Bug #4408
closedSometimes there are too many cf-agent processes running
Description
[root@node ~]# free -m total used free shared buffers cached Mem: 3824 3798 25 0 0 13 -/+ buffers/cache: 3784 39 Swap: 2047 2047 0 [root@node ~]# ps wwwuax | grep cf-|wc -l 5988 [root@node ~]# kill -9 `ps wwwuax | grep cf- | awk '{ print $2 }'` -bash: kill: (8484) - No such process [root@node ~]# ps wwwuax | grep cf-|wc -l 5 [root@node ~]# free -m total used free shared buffers cached Mem: 3824 344 3479 0 2 188 -/+ buffers/cache: 153 3670 Swap: 2047 61 1986
Updated by Vincent MEMBRÉ almost 11 years ago
- Assignee set to Nicolas CHARLES
- Target version set to 2.8.3
That is very very much ...
Is it happening only on root server ?
A fix was merged this weekend #3928 that could fix that problem ... (maybe linked to the tokyo cabinet locks ...)
Nicolas, what do you think about that??
As i Suspect tcdb, i target branch 2.8
Updated by Dennis Cabooter almost 11 years ago
Sometimes it's on the server as well, sometimes on the nodes. This times it was on a node. And as you can understand ~ 6000 cf-agent processes absorb almost al the memory and makes the node unworkable. The nodes (included the server) report NoAnswer state when this happens.

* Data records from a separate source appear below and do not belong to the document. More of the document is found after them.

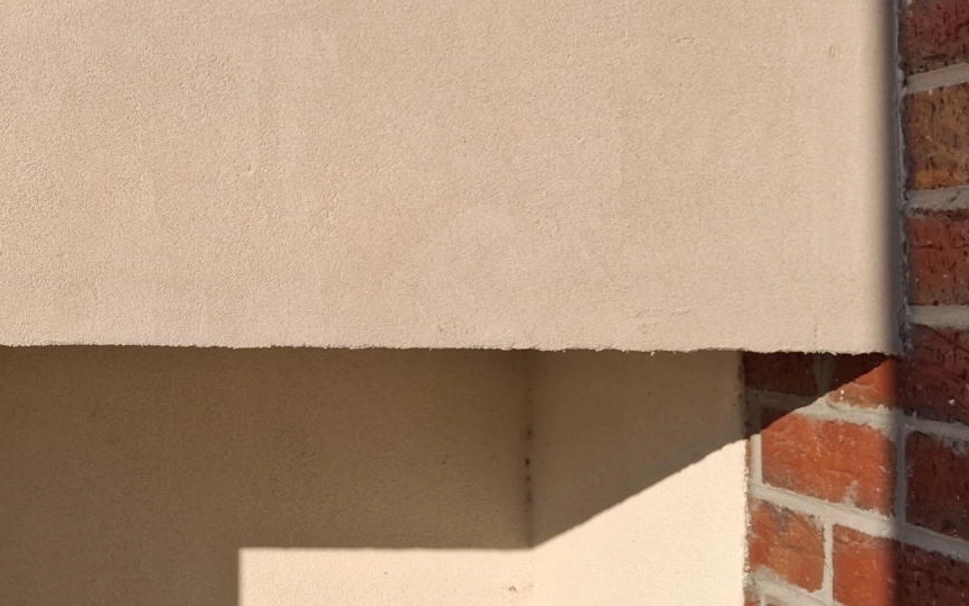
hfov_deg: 32.6
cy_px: 199
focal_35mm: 59
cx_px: 79
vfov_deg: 21.9
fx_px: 1558
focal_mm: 4.69
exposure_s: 1/1603
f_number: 1.8
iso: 25
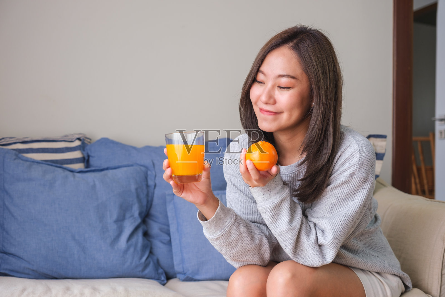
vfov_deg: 24.2
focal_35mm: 56
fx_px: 692
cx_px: 222
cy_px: 148
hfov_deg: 35.6
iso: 160
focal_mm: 37.6
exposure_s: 1/150
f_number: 2.8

Updated by Jonathan CLARKE almost 11 years ago
- Status changed from New to Rejected
This looks very much like a duplicate of #3928, and even if it is not, the fix for #3928 will fix this: the cron script that is run every 5 minutes checks if there are more than 8 CFEngine processes running, and kills them if so. It also cleans up the TokyoCabinet cf_lock.tcdb database, which is the cause of this.
Thanks for the report Dennis. I'm closing this ticket as a duplicate of #3928, which will be released in 2.8.3 and 2.9.3 very shortly.